Problem → Retrieve each line that contains the word "ProjectId" from the entries below.
───
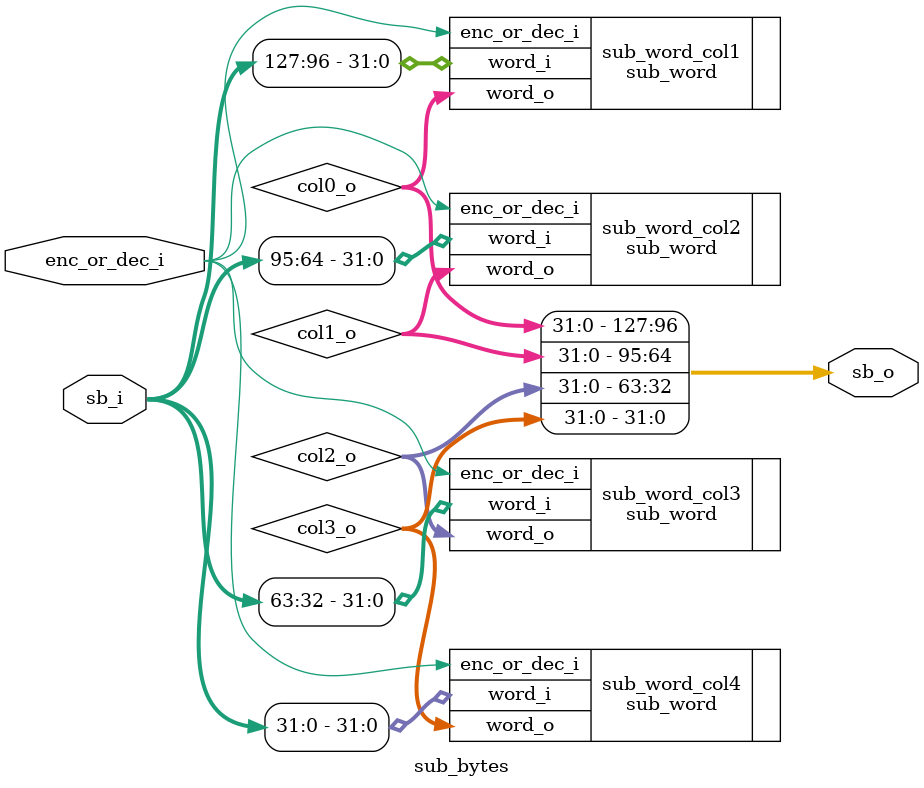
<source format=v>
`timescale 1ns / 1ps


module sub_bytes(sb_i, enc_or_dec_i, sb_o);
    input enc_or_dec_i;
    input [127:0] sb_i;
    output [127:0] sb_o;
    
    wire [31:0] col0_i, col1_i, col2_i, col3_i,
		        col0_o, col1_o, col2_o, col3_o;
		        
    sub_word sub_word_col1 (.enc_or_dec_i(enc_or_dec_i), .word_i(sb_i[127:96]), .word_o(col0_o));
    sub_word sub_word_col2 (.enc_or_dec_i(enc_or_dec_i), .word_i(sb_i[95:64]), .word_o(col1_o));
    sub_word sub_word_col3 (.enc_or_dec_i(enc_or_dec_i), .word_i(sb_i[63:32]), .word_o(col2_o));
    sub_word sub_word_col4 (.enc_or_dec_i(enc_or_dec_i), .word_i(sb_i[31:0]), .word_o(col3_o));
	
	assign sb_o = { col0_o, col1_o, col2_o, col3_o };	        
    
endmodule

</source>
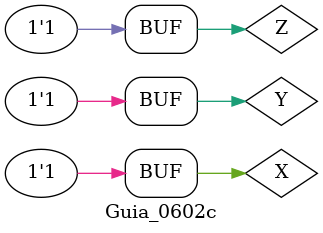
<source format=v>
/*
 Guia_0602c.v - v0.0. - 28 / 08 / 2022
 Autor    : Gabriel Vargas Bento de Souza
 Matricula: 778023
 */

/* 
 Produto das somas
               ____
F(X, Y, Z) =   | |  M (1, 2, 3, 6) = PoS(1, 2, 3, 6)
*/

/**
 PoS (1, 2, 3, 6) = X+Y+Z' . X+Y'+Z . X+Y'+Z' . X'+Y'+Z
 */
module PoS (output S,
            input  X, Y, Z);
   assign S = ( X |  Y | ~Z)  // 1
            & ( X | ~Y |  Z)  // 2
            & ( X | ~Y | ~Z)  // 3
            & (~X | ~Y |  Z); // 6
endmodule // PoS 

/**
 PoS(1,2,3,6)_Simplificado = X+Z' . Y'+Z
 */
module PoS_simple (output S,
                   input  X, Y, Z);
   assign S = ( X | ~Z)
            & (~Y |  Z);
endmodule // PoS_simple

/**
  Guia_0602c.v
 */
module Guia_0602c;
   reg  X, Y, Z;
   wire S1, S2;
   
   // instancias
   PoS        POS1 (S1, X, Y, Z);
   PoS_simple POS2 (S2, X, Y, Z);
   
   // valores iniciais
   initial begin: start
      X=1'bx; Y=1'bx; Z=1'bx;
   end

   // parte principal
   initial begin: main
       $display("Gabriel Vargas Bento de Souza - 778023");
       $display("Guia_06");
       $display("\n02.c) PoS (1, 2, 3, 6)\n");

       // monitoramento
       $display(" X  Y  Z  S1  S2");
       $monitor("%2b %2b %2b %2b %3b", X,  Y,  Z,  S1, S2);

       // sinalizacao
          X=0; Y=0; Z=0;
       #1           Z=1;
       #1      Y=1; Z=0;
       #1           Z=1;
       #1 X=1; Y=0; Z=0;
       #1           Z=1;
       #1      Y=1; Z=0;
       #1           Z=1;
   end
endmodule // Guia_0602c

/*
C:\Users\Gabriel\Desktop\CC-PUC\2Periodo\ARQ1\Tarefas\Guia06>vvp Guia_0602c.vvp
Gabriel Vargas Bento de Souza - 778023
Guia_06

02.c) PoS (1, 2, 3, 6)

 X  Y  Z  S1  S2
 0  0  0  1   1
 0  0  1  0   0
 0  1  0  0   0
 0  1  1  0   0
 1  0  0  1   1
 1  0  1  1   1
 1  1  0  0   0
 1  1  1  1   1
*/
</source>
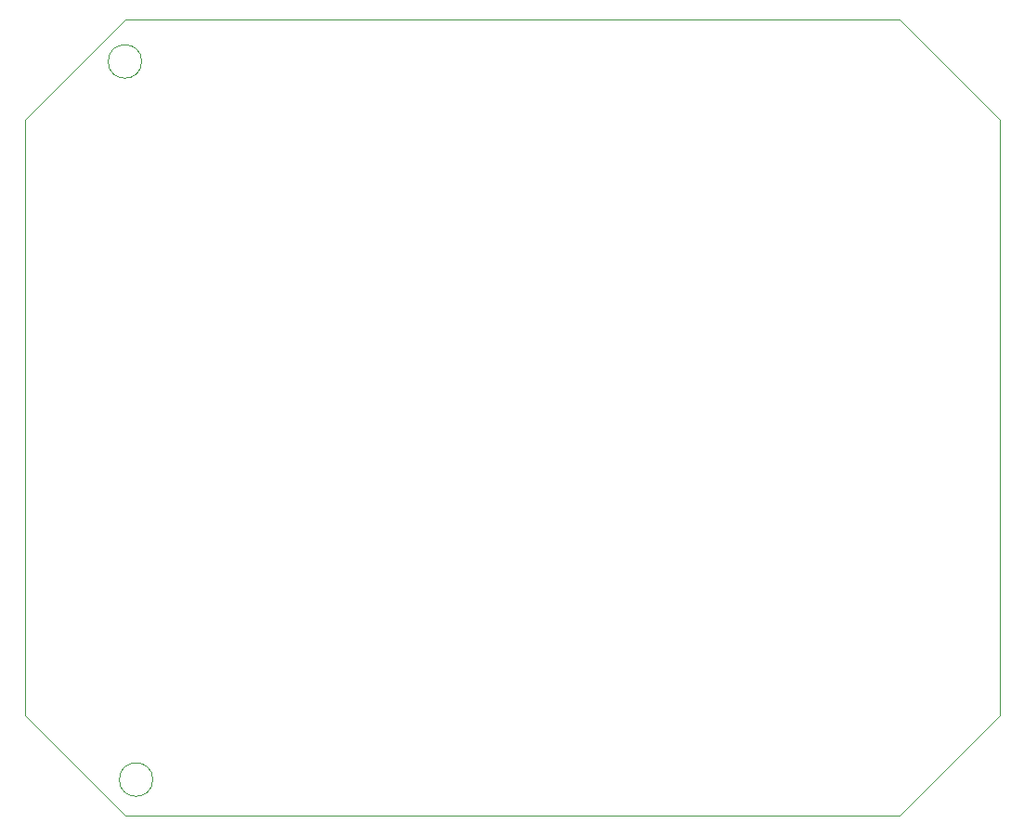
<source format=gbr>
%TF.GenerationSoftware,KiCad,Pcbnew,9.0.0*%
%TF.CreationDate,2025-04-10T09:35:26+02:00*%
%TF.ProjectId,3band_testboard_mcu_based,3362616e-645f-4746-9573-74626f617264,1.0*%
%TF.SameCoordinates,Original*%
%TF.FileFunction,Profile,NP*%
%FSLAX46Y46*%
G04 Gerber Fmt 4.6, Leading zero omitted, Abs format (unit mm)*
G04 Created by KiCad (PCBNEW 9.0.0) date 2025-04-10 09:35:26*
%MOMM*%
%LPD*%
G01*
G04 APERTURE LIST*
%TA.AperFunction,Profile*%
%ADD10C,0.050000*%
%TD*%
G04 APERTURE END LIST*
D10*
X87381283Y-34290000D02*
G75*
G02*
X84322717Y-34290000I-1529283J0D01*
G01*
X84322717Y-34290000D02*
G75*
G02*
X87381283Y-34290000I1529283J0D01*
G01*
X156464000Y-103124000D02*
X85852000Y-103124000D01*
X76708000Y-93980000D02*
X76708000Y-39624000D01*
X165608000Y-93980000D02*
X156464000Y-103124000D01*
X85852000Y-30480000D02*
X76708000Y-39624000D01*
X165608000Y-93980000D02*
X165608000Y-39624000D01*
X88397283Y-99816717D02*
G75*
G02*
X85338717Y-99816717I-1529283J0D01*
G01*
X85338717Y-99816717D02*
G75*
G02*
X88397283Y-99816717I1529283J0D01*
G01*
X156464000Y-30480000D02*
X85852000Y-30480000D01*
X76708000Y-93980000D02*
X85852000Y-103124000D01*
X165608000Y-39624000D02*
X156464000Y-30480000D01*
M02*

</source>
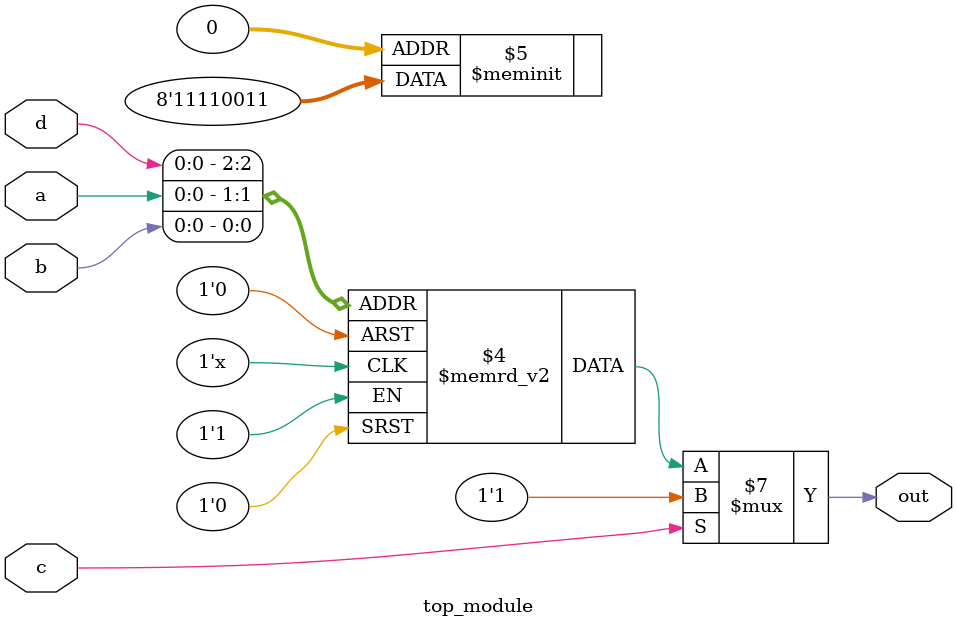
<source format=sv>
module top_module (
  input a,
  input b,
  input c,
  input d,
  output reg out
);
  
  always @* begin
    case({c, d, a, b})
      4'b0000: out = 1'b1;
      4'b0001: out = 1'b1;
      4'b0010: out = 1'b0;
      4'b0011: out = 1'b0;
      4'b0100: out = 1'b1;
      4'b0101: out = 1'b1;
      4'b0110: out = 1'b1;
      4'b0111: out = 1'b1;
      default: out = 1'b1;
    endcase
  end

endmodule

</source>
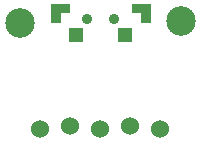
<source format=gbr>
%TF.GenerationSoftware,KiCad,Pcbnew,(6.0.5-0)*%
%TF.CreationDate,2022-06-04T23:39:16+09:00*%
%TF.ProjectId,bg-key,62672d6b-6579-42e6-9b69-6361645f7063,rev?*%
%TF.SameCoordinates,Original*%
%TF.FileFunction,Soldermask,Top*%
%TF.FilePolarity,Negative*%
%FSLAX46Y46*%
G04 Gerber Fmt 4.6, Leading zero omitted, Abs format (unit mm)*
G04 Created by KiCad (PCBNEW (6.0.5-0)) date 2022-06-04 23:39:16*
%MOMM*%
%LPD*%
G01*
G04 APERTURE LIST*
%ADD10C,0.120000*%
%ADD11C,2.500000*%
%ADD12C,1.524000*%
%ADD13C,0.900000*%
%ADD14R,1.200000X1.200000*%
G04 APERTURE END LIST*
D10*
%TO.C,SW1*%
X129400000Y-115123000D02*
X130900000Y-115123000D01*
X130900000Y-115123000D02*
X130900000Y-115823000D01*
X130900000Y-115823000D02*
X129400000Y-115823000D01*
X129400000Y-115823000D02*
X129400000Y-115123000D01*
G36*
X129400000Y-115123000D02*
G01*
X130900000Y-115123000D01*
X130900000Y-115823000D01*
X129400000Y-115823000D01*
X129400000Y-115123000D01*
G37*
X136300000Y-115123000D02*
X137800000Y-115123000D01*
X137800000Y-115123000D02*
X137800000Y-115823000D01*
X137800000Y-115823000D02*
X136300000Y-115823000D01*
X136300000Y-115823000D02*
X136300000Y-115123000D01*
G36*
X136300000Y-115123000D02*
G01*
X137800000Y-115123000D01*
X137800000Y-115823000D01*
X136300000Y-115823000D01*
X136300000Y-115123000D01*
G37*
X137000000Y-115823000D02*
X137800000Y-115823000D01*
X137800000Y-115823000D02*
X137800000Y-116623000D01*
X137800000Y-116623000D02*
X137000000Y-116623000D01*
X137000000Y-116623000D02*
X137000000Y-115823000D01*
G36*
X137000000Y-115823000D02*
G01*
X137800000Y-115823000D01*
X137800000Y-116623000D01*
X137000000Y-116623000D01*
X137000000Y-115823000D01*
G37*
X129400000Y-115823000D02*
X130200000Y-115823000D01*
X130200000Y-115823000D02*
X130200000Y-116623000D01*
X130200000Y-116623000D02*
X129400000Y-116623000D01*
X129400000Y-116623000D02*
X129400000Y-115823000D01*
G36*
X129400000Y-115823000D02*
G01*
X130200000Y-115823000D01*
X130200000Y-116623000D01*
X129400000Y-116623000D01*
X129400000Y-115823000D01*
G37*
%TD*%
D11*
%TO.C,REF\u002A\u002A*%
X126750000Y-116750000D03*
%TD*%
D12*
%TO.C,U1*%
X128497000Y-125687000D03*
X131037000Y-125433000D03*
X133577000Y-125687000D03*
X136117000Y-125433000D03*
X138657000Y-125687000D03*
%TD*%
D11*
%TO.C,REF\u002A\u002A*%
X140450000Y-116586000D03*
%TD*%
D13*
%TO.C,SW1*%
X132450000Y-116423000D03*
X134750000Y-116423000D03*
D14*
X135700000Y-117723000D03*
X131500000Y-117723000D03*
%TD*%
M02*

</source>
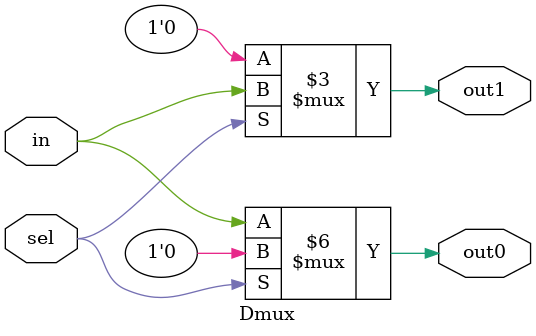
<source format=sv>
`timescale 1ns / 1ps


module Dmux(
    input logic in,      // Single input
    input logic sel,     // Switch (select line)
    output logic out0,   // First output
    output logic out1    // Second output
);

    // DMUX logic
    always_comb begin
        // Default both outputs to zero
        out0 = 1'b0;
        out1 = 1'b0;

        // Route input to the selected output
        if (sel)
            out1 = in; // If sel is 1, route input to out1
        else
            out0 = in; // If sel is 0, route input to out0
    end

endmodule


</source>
───
Written reply →
%TF.ProjectId,3band_testboard_mcu_based,3362616e-645f-4746-9573-74626f617264,1.0*%
%TF.ProjectId,bg-key,62672d6b-6579-42e6-9b69-6361645f7063,rev?*%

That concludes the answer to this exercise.